## Task item
From the material beneath, pull every line with the word "clock".

## Data block
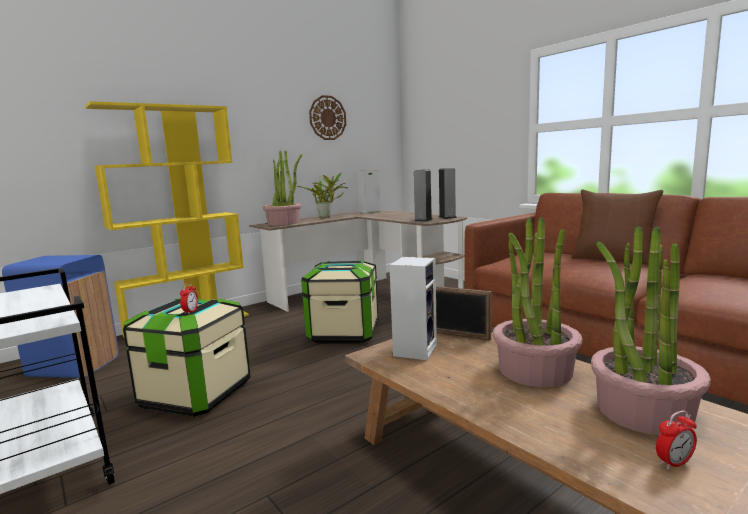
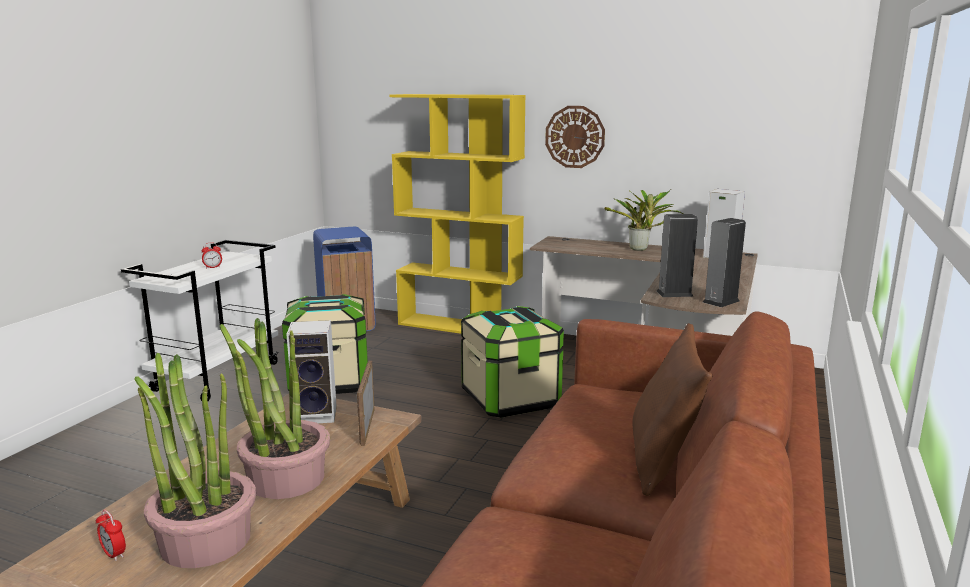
camera: 60 degrees right, 5 degrees up
(190, 311) = (310, 308): alarm clock -> alarm clock (213, 267)
(284, 223) = (569, 244): potted plant -> none
(327, 118) = (692, 102): wall clock -> wall clock (575, 137)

## Expected output
(190, 311) = (310, 308): alarm clock -> alarm clock (213, 267)
(327, 118) = (692, 102): wall clock -> wall clock (575, 137)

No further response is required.